▸ Written instruction
Rewrite the lines below as a numbered list with blank lines left out, starting at the first line of the entries and ending at the line that contains "scientific name: Ixias pyrene", and include nothing beyond those lines.

▸ Stored data

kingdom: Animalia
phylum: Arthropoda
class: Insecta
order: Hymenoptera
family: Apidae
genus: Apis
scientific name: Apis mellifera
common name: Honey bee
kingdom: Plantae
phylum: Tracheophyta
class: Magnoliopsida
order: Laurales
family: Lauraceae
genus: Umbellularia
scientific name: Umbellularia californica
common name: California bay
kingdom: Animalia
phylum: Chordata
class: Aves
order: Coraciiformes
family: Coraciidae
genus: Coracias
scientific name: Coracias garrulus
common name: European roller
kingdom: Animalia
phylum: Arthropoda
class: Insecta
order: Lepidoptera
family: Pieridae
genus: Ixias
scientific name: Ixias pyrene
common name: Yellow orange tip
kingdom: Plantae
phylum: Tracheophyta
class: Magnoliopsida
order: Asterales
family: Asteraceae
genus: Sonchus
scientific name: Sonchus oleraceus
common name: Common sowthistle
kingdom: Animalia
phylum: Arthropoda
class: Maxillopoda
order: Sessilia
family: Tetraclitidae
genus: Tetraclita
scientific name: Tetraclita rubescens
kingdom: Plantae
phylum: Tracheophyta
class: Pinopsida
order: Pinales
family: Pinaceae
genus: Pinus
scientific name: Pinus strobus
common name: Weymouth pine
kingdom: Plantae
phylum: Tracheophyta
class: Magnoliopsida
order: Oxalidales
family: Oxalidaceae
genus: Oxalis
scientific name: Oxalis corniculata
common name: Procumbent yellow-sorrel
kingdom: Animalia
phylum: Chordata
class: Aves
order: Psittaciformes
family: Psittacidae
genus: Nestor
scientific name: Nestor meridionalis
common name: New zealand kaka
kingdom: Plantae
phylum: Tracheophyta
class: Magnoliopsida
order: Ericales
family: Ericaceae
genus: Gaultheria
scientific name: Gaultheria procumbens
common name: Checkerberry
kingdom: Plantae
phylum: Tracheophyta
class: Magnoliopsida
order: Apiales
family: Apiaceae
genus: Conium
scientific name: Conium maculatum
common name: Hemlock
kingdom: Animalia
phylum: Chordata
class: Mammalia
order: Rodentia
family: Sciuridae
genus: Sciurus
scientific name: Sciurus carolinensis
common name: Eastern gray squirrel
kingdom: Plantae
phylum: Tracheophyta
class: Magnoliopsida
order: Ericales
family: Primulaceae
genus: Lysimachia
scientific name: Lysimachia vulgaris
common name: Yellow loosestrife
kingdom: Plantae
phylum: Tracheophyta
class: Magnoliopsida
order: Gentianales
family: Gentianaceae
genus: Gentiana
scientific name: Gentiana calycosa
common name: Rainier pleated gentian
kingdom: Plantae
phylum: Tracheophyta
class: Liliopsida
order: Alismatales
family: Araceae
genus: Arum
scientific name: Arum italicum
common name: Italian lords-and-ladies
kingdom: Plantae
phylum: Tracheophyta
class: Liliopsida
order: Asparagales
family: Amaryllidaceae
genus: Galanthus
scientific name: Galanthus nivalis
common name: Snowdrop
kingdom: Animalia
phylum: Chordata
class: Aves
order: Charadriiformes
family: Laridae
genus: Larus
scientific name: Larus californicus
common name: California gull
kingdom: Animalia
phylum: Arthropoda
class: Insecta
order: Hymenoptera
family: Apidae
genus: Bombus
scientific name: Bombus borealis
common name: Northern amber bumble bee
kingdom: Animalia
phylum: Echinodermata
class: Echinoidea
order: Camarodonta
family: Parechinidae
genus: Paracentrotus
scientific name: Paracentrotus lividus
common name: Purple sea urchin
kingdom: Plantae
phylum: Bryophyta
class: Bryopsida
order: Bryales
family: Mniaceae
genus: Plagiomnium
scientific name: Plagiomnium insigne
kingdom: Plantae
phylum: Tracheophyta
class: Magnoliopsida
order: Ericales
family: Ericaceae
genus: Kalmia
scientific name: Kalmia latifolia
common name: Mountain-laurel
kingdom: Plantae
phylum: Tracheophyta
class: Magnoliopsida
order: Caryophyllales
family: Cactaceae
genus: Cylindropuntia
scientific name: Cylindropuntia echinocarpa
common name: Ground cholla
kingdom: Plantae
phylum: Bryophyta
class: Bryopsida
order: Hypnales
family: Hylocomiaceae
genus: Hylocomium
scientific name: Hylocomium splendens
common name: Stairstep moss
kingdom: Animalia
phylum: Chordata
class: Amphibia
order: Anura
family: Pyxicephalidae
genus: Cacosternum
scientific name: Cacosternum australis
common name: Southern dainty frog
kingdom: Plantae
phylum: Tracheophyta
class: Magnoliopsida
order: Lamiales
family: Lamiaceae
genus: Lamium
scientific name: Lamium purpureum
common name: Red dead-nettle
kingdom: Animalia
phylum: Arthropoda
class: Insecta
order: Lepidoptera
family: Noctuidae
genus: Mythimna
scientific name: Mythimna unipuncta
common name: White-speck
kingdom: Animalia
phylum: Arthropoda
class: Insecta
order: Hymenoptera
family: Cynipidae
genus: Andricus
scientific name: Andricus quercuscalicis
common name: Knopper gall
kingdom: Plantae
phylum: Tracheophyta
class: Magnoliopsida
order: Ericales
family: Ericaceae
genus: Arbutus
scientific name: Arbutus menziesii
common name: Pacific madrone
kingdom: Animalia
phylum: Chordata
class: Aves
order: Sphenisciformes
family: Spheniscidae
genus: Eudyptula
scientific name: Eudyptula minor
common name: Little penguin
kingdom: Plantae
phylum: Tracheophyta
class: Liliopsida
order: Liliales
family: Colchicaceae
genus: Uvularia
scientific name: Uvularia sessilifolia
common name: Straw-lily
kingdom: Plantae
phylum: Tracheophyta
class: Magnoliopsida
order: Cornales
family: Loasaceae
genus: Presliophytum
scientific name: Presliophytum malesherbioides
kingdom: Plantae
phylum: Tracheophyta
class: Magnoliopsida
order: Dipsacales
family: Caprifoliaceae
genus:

▸ Solution to the exercise
1. kingdom: Animalia
2. phylum: Arthropoda
3. class: Insecta
4. order: Hymenoptera
5. family: Apidae
6. genus: Apis
7. scientific name: Apis mellifera
8. common name: Honey bee
9. kingdom: Plantae
10. phylum: Tracheophyta
11. class: Magnoliopsida
12. order: Laurales
13. family: Lauraceae
14. genus: Umbellularia
15. scientific name: Umbellularia californica
16. common name: California bay
17. kingdom: Animalia
18. phylum: Chordata
19. class: Aves
20. order: Coraciiformes
21. family: Coraciidae
22. genus: Coracias
23. scientific name: Coracias garrulus
24. common name: European roller
25. kingdom: Animalia
26. phylum: Arthropoda
27. class: Insecta
28. order: Lepidoptera
29. family: Pieridae
30. genus: Ixias
31. scientific name: Ixias pyrene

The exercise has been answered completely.